In graph theory, a branch of mathematics, the matching preclusion number of a graph G (denoted mp(G)) is the minimum number of edges whose deletion results in the destruction of a perfect matching or near-perfect matching (a matching that covers all but one vertex in a graph with an odd number of vertices). Matching preclusion measures the robustness of a graph as a communications network topology for distributed algorithms that require each node of the distributed system to be matched with a neighboring partner node.

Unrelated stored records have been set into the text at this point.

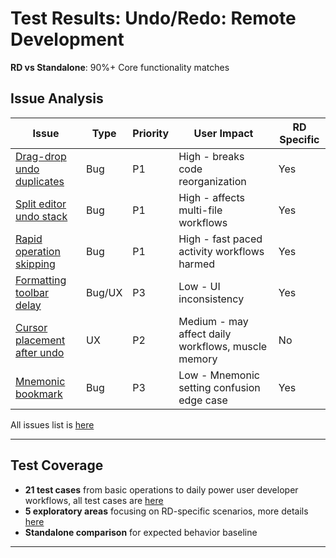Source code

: # Test Results: Undo/Redo: Remote Development

**RD vs Standalone**: 90%+ Core functionality matches

## Issue Analysis
| Issue | Type | Priority | User Impact | RD Specific |
|-------|------|----------|-------------|-------------|
| [Drag-drop undo duplicates](https://github.com/narekp/rd-undo-redo-test/issues/7) | Bug | P1 | High - breaks code reorganization | Yes |
| [Split editor undo stack](https://github.com/narekp/rd-undo-redo-test/issues/3) | Bug | P1 | High - affects multi-file workflows | Yes |
| [Rapid operation skipping](https://github.com/narekp/rd-undo-redo-test/issues/2) | Bug | P1 | High - fast paced activity workflows harmed | Yes |
| [Formatting toolbar delay](https://github.com/narekp/rd-undo-redo-test/issues/6) | Bug/UX | P3 | Low - UI inconsistency | Yes |
| [Cursor placement after undo](https://github.com/narekp/rd-undo-redo-test/issues/3) | UX | P2 | Medium - may affect daily workflows, muscle memory | No |
| [Mnemonic bookmark](https://github.com/narekp/rd-undo-redo-test/issues/5) | Bug | P3 | Low - Mnemonic setting confusion edge case | Yes |

All issues list is [here](https://github.com/narekp/rd-undo-redo-test/issues)

---

## Test Coverage
- **21 test cases** from basic operations to daily power user developer workflows, all test cases are [here](https://github.com/narekp/rd-undo-redo-test/blob/main/testCases.md)
- **5 exploratory areas** focusing on RD-specific scenarios, more details [here](https://github.com/narekp/rd-undo-redo-test/blob/main/exploratory_areas_undo_redo_rd.md)
- **Standalone comparison** for expected behavior baseline

---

In many graphs, mp(G) is equal to the minimum degree of any vertex in the graph, because deleting all edges incident to a single vertex prevents it from being matched. This set of edges is called a trivial matching preclusion set. A variant definition, the conditional matching preclusion number, asks for the minimum number of edges the deletion of which results in a graph that has neither a perfect or near-perfect matching nor any isolated vertices.

It is NP-complete to test whether the matching preclusion number of a given graph is below a given threshold.

The strong matching preclusion number (or simply, SMP number) is a generalization of the matching preclusion number; the SMP number of a graph G, smp(G) is the minimum number of vertices and/or edges whose deletion results in a graph that has neither perfect matchings nor almost-perfect matchings.

Other numbers defined in a similar way by edge deletion in an undirected graph include the edge connectivity, the minimum number of edges to delete in order to disconnect the graph, and the cyclomatic number, the minimum number of edges to delete in order to eliminate all cycles.